__Work instructions__: The result should be an exact copy of the lines from the one with "Для обеспечения эффективности" through the last line of the data below, both included.

(Collected data)
────

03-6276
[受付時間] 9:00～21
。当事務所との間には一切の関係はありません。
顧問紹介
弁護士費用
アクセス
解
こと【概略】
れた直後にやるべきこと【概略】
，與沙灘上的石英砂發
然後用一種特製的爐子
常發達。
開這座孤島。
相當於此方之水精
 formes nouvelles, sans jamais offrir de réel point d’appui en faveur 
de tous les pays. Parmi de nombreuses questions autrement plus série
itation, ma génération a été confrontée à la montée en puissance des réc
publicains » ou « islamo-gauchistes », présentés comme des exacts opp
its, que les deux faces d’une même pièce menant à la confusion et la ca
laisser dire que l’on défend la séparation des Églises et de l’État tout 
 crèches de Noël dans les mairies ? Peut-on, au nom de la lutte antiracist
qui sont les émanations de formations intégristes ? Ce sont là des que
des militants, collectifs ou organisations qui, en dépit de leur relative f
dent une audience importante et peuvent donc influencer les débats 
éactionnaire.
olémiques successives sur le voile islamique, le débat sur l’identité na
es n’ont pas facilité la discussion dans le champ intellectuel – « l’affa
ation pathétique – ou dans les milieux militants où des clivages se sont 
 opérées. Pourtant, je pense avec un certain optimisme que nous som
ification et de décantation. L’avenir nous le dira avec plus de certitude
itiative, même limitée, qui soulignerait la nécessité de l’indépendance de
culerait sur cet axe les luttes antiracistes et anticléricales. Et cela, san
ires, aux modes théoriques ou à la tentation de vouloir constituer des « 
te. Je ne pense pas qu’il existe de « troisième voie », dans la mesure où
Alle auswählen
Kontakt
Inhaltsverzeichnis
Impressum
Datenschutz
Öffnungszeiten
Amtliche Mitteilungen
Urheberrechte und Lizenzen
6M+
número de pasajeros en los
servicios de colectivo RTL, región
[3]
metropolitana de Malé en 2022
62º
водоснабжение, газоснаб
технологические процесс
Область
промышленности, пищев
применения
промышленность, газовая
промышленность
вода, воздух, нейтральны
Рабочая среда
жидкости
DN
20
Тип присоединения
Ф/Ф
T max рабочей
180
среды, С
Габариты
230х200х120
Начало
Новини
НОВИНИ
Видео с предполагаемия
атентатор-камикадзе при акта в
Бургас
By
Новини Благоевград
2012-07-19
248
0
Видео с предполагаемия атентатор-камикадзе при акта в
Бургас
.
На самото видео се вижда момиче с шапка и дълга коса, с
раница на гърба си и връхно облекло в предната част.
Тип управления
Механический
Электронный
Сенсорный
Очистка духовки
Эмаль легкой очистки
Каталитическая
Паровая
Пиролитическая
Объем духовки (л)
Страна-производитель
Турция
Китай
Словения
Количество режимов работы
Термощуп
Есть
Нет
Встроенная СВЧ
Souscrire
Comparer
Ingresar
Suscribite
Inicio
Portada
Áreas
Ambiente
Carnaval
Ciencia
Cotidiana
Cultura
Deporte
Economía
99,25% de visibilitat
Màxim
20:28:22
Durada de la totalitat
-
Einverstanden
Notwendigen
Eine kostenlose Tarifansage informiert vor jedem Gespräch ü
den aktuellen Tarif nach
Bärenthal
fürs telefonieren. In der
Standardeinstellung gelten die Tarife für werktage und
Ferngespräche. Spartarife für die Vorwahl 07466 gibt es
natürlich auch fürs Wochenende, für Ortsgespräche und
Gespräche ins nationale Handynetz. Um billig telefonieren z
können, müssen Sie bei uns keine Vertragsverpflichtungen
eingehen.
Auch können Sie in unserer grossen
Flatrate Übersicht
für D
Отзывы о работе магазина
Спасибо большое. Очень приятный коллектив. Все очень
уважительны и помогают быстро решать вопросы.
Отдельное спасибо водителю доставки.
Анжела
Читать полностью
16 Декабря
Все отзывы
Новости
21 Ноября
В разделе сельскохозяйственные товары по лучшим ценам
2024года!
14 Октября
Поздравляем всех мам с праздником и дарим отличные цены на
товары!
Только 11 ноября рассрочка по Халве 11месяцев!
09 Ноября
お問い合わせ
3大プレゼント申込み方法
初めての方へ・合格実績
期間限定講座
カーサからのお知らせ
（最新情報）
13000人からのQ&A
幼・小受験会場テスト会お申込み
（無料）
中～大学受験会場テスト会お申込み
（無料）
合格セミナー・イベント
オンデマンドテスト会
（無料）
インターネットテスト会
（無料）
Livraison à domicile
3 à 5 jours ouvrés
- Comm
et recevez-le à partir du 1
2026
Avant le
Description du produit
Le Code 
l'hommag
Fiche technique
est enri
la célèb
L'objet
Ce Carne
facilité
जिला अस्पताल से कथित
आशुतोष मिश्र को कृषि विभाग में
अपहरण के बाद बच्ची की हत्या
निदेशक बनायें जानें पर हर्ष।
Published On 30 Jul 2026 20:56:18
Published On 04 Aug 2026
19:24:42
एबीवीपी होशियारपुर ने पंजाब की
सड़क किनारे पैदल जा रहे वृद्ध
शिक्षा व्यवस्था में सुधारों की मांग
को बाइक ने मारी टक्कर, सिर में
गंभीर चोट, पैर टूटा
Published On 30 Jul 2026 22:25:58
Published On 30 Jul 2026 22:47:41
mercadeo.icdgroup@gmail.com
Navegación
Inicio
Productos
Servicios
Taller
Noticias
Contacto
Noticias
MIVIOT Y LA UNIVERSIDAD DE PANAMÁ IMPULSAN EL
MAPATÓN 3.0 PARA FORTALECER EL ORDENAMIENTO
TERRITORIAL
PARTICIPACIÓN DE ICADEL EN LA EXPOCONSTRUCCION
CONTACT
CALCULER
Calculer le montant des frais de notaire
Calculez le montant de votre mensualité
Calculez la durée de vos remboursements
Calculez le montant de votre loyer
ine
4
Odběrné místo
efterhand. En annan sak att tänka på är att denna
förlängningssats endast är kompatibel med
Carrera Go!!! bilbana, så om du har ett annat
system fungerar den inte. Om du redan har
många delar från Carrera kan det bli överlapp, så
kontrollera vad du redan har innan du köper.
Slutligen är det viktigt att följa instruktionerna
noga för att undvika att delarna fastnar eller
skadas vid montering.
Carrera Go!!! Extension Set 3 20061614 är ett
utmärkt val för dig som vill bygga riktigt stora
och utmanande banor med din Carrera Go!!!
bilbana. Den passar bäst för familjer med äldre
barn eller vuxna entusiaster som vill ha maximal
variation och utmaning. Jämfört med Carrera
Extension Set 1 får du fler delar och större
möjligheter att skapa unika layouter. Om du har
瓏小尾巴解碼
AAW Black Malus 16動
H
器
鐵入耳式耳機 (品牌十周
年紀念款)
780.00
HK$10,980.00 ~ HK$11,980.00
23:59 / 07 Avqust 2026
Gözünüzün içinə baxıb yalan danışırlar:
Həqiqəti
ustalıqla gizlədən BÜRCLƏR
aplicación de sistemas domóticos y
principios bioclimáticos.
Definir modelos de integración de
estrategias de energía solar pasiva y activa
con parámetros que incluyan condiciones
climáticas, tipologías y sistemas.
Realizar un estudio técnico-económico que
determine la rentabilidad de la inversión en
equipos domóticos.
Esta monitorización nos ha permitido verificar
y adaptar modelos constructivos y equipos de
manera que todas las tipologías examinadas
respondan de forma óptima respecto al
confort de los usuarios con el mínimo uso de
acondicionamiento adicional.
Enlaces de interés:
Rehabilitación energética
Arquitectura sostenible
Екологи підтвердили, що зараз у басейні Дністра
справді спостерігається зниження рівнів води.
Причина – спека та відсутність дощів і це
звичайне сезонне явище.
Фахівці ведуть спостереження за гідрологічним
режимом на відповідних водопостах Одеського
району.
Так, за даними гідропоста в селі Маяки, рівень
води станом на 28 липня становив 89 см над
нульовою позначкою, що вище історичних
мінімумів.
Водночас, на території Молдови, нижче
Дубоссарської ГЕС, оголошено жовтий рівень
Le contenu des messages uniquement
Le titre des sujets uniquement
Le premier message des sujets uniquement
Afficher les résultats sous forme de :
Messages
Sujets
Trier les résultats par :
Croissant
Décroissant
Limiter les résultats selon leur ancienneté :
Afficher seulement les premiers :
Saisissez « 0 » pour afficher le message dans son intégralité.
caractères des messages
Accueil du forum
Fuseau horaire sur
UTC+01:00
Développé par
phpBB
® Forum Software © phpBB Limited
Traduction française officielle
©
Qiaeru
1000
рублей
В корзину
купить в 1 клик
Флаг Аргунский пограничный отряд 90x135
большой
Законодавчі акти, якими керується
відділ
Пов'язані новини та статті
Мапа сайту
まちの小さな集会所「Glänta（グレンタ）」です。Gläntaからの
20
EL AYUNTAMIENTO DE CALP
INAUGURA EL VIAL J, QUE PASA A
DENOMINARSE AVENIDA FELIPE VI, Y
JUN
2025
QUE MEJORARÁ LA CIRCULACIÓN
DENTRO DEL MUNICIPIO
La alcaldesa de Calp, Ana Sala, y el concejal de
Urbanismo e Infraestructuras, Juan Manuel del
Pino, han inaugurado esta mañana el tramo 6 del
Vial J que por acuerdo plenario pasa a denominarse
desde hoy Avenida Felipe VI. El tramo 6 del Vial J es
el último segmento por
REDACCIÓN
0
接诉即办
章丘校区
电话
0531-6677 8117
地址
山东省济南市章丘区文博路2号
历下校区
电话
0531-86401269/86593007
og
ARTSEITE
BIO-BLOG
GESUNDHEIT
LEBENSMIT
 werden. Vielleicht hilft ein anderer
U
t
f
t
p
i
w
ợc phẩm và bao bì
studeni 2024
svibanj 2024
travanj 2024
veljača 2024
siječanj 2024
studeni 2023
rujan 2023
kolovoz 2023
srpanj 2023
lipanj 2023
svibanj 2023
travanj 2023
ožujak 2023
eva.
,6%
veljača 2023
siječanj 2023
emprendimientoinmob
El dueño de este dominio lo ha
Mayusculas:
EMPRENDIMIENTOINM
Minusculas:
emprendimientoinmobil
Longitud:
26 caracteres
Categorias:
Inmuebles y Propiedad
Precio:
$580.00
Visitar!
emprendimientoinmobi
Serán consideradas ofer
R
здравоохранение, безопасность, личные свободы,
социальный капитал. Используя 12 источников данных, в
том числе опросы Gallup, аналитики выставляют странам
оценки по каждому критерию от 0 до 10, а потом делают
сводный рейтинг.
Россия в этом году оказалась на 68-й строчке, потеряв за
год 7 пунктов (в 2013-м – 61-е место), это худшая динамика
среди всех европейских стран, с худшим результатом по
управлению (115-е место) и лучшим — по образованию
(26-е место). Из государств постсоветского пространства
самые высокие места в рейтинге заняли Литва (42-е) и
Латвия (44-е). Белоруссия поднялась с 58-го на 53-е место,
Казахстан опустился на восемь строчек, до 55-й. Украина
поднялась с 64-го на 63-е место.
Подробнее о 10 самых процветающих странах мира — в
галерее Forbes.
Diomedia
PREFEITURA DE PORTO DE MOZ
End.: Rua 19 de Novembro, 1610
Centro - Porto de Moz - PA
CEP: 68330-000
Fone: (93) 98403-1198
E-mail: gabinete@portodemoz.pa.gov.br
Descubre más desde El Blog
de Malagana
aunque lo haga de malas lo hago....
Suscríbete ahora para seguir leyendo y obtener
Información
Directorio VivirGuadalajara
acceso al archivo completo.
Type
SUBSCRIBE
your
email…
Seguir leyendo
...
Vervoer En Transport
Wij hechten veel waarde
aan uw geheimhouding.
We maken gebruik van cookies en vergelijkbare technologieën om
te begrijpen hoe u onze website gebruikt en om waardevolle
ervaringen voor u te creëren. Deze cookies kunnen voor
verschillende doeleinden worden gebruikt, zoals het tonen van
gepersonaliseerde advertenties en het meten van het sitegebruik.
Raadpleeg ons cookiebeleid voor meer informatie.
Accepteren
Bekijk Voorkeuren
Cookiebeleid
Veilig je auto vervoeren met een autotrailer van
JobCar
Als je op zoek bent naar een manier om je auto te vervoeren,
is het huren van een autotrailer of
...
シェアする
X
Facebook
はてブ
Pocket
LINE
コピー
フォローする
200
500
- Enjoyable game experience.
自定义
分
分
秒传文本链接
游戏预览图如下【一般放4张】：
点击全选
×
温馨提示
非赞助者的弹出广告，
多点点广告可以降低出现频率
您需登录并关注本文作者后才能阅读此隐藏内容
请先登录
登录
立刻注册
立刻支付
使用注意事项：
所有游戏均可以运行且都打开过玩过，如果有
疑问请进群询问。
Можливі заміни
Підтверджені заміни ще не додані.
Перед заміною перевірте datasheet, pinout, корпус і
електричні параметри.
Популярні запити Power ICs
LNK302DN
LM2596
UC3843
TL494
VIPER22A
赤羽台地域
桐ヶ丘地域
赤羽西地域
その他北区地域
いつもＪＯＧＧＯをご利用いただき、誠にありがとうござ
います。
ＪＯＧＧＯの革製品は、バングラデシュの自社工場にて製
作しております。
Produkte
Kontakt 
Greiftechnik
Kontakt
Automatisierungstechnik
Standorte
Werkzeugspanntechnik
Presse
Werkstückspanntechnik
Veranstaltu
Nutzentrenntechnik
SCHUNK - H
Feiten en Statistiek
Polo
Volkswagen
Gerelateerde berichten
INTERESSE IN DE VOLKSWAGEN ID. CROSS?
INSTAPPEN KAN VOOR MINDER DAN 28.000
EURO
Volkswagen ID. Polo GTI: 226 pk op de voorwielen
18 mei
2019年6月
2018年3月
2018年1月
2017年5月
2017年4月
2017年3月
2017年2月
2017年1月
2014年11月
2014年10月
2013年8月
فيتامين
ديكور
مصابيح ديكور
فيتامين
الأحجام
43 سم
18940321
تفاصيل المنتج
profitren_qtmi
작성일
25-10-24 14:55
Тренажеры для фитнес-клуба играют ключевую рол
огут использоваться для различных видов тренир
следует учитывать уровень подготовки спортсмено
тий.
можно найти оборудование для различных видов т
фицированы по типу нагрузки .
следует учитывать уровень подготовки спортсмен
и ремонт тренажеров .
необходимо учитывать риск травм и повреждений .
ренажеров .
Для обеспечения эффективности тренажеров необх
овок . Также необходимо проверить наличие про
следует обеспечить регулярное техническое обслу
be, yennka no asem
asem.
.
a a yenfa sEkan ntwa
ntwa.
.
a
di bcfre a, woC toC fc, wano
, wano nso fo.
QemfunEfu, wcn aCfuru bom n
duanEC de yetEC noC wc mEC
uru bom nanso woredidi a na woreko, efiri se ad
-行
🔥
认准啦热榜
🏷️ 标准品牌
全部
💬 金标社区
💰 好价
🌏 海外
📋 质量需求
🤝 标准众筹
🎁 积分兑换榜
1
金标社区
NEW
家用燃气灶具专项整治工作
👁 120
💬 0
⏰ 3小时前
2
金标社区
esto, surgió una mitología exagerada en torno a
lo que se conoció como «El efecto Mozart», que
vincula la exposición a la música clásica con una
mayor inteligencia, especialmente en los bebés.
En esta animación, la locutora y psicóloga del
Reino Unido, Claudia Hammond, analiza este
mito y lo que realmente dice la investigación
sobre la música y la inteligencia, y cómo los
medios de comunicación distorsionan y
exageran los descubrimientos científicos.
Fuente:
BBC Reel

────

__Output below__:
Для обеспечения эффективности тренажеров необх
овок . Также необходимо проверить наличие про
следует обеспечить регулярное техническое обслу
be, yennka no asem
asem.
.
a a yenfa sEkan ntwa
ntwa.
.
a
di bcfre a, woC toC fc, wano
, wano nso fo.
QemfunEfu, wcn aCfuru bom n
duanEC de yetEC noC wc mEC
uru bom nanso woredidi a na woreko, efiri se ad
-行
🔥
认准啦热榜
🏷️ 标准品牌
全部
💬 金标社区
💰 好价
🌏 海外
📋 质量需求
🤝 标准众筹
🎁 积分兑换榜
1
金标社区
NEW
家用燃气灶具专项整治工作
👁 120
💬 0
⏰ 3小时前
2
金标社区
esto, surgió una mitología exagerada en torno a
lo que se conoció como «El efecto Mozart», que
vincula la exposición a la música clásica con una
mayor inteligencia, especialmente en los bebés.
En esta animación, la locutora y psicóloga del
Reino Unido, Claudia Hammond, analiza este
mito y lo que realmente dice la investigación
sobre la música y la inteligencia, y cómo los
medios de comunicación distorsionan y
exageran los descubrimientos científicos.
Fuente:
BBC Reel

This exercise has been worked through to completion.